Records supplied:
□ □ □

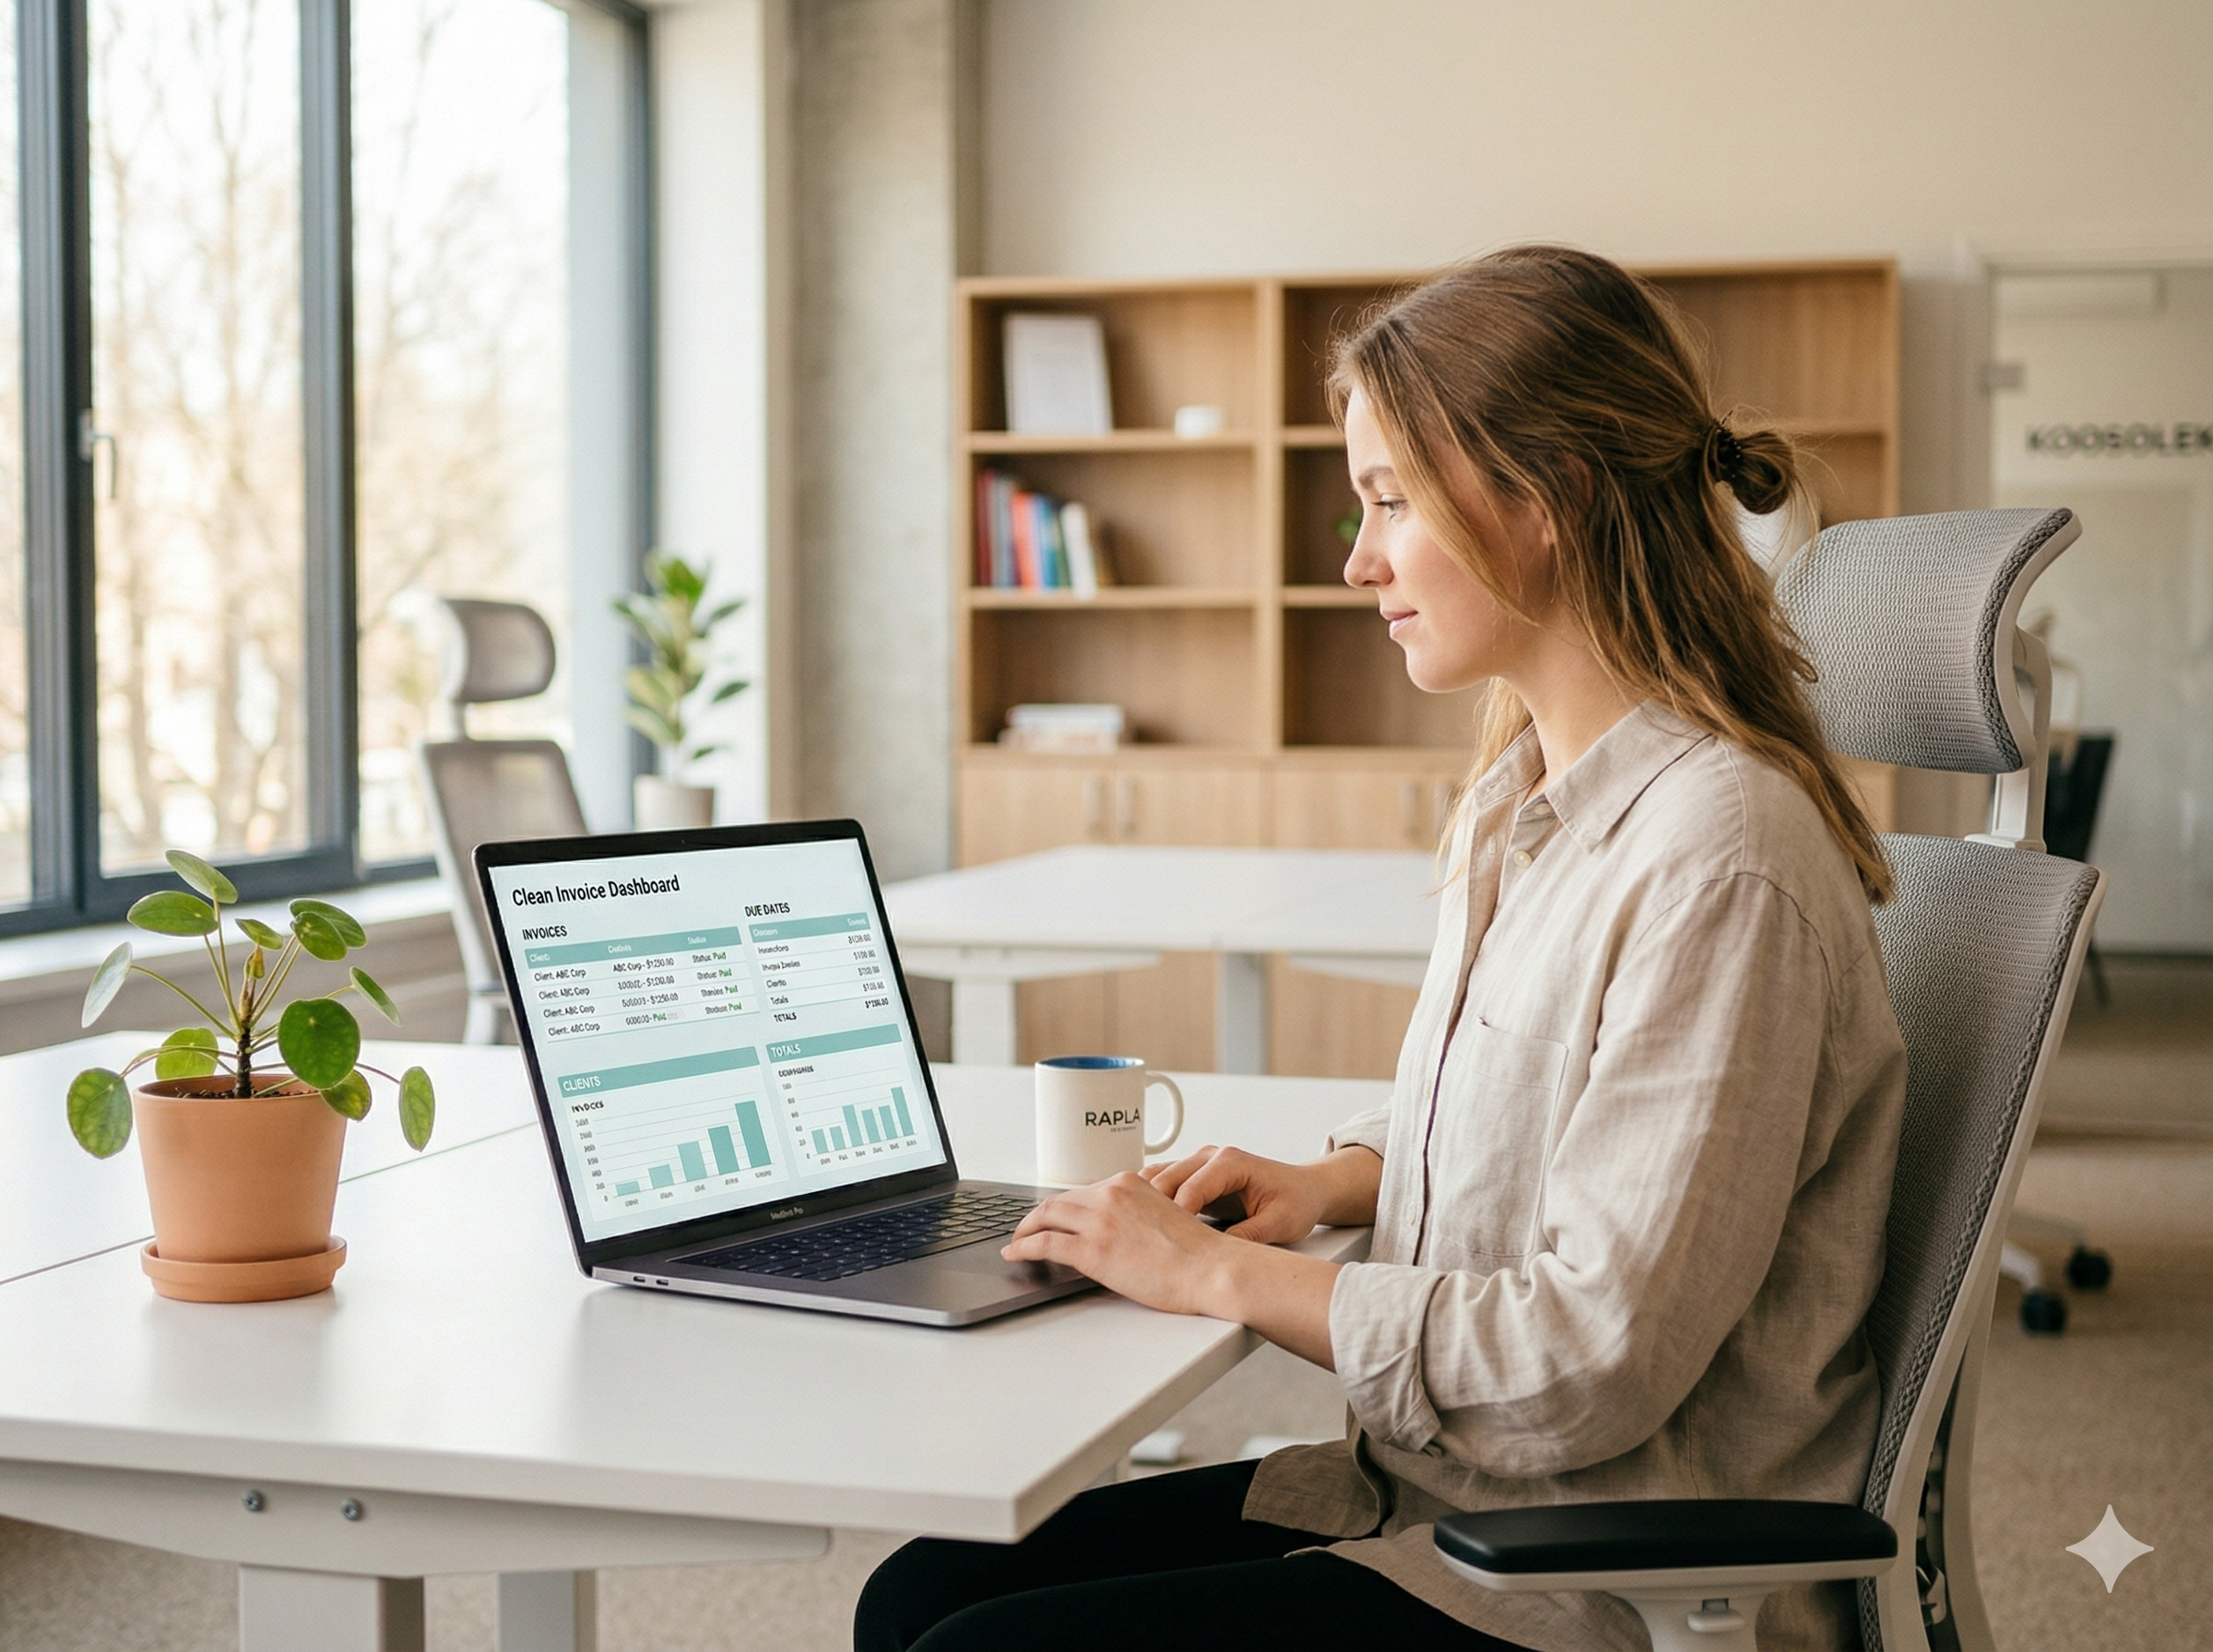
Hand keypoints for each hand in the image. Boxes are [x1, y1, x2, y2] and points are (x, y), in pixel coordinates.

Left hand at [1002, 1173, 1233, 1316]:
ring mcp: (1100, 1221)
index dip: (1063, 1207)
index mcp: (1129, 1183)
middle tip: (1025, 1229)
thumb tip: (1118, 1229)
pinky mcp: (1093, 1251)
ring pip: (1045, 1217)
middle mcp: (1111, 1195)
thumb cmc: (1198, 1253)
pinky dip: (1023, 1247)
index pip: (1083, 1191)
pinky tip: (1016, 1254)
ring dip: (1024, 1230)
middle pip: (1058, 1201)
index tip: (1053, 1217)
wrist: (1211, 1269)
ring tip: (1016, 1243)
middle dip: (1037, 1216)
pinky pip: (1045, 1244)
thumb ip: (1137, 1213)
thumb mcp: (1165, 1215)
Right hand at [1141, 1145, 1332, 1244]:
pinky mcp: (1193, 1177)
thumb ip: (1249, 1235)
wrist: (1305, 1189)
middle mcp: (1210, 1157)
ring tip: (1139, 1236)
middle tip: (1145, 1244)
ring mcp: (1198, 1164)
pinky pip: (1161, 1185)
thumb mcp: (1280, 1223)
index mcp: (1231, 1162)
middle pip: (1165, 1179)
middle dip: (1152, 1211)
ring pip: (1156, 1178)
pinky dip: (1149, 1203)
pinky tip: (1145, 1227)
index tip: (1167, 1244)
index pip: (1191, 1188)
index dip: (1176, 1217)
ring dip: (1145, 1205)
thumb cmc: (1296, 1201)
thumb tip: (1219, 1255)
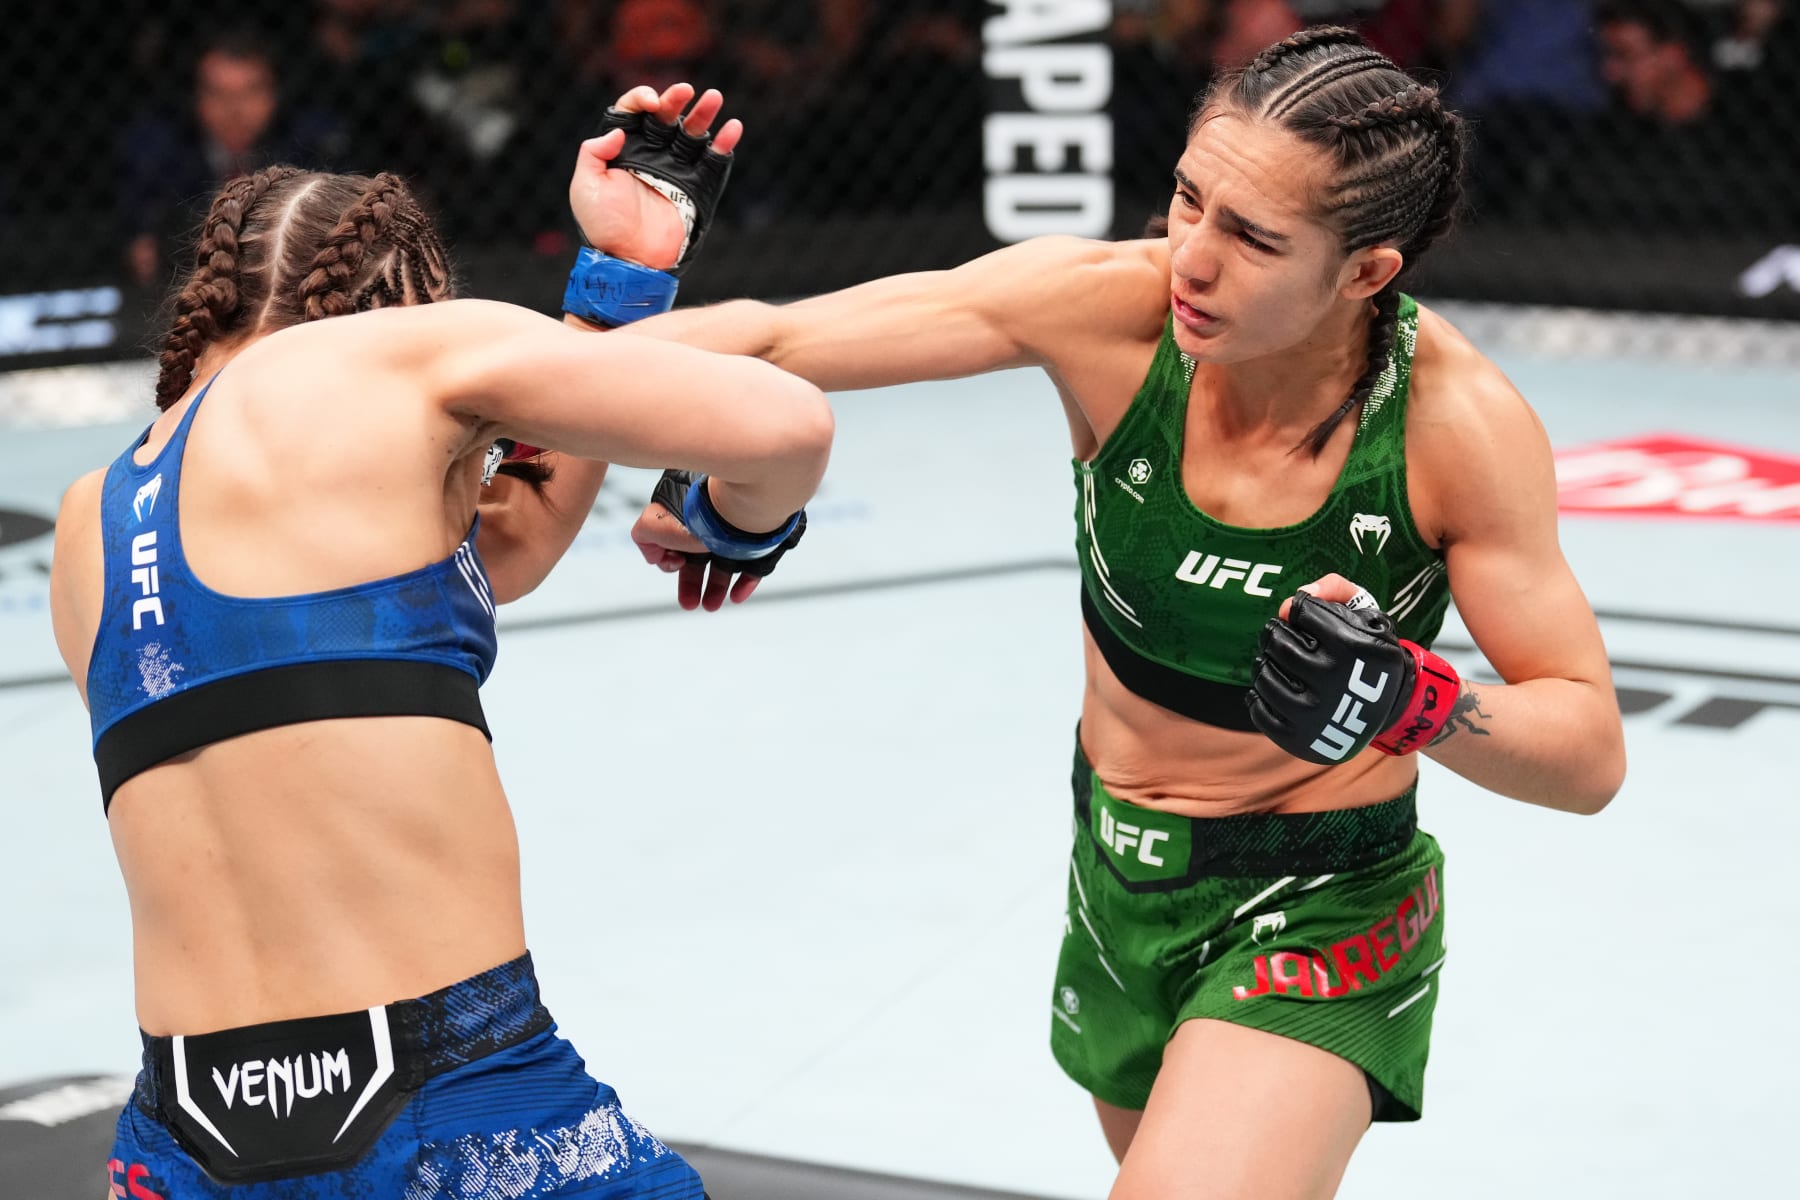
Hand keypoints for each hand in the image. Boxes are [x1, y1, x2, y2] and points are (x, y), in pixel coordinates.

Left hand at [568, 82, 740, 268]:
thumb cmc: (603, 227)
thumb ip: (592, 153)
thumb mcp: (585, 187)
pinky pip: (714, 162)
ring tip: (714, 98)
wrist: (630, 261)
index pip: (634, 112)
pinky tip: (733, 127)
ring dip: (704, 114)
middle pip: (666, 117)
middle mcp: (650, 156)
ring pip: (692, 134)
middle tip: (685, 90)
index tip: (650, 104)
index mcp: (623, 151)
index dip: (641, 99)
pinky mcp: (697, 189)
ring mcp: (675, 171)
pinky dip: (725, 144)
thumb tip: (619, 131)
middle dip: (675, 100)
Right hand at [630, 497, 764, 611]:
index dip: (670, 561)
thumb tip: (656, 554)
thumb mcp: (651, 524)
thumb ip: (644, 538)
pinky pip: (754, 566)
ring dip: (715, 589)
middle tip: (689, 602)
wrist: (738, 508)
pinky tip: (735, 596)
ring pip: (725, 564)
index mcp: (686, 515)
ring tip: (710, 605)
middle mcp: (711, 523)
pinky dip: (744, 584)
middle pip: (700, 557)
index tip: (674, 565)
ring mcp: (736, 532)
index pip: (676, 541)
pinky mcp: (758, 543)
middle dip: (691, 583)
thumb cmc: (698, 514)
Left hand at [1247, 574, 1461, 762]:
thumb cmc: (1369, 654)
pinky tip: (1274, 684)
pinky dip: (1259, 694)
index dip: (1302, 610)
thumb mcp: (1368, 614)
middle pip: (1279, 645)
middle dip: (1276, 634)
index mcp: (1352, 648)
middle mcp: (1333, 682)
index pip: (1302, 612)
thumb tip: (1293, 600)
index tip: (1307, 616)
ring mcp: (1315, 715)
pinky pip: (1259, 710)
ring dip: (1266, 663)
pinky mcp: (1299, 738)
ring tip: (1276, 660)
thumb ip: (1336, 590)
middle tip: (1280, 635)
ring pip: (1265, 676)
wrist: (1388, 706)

□ □ □

Problem details: All lines from the one holding "ring dip: (1145, 1205)" through the last line of the material above should be set down exactly, and the pictures should be left out.

Answer box:
ring dip: (1145, 1205)
thumb cmc: (1296, 1201)
thumb tip: (1219, 1255)
Hand keypoints for each hand in the image. Boxes are [x1, y1, x2, y2] and points are (x, y), in pixel coordinates.

Left hand at [568, 82, 740, 268]:
thumb cmc: (603, 227)
thumb ip: (592, 153)
thumb mcp: (585, 187)
pinky pip: (714, 162)
ring tip: (714, 98)
wrist: (630, 261)
index pip: (634, 112)
pinky tip: (733, 127)
ring dip: (704, 114)
middle pip: (666, 117)
middle mcp: (650, 156)
ring pip: (692, 134)
middle tip: (685, 90)
index tip: (650, 104)
index mcp: (623, 151)
index dip: (641, 99)
pinky mcp: (697, 189)
ring mcp: (675, 171)
pinky dip: (725, 144)
thumb tip: (619, 131)
middle dip: (675, 100)
Right hand at [630, 497, 764, 611]:
index dip: (670, 561)
thumb tip: (656, 554)
thumb mcp: (651, 524)
thumb ip: (644, 538)
pinky pip: (754, 566)
ring dip: (715, 589)
middle tip: (689, 602)
wrist: (738, 508)
pinky tip: (735, 596)
ring pip: (725, 564)
index mcp: (686, 515)
ring tip: (710, 605)
middle mcp: (711, 523)
pinky dip: (744, 584)
middle pip: (700, 557)
index tip: (674, 565)
ring mcp: (736, 532)
index pip: (676, 541)
pinky mcp: (758, 543)
middle dip: (691, 583)
thumb cmc: (698, 514)
Left hand at [1247, 574, 1461, 762]:
thumb cmc: (1369, 654)
pinky tip: (1274, 684)
pinky dip: (1259, 694)
index dip: (1302, 610)
thumb mcp: (1368, 614)
middle pip: (1279, 645)
middle dip: (1276, 634)
index mcp: (1352, 648)
middle mcp: (1333, 682)
index pip: (1302, 612)
thumb tip: (1293, 600)
index tip: (1307, 616)
ring mcp: (1315, 715)
pinky pip: (1259, 710)
ring dip: (1266, 663)
pinky mcp: (1299, 738)
ring tip: (1276, 660)
thumb ip: (1336, 590)
middle tip: (1280, 635)
ring pip: (1265, 676)
wrist: (1388, 706)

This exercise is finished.